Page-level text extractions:
################

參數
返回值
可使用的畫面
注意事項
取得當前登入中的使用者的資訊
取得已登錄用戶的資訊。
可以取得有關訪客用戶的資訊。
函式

################

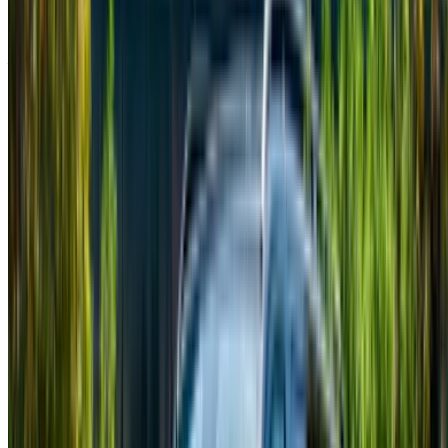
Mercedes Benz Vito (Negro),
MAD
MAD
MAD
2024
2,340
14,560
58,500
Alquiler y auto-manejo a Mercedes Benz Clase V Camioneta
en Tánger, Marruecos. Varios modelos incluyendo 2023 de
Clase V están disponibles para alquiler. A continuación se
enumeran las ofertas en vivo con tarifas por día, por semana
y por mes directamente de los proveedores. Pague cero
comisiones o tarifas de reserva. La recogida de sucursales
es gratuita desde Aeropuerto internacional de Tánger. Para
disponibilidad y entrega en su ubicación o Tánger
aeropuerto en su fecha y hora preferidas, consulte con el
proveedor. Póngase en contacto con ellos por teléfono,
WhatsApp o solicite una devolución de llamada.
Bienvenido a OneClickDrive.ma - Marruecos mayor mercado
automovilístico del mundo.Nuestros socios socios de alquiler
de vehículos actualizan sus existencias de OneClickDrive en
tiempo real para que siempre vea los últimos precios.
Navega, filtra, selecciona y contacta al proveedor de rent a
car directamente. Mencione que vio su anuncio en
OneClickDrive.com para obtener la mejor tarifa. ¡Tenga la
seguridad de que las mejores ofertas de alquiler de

################

Task objective: Check each line of the entries for the word "ofertas", then state the count alone.

Solution: 2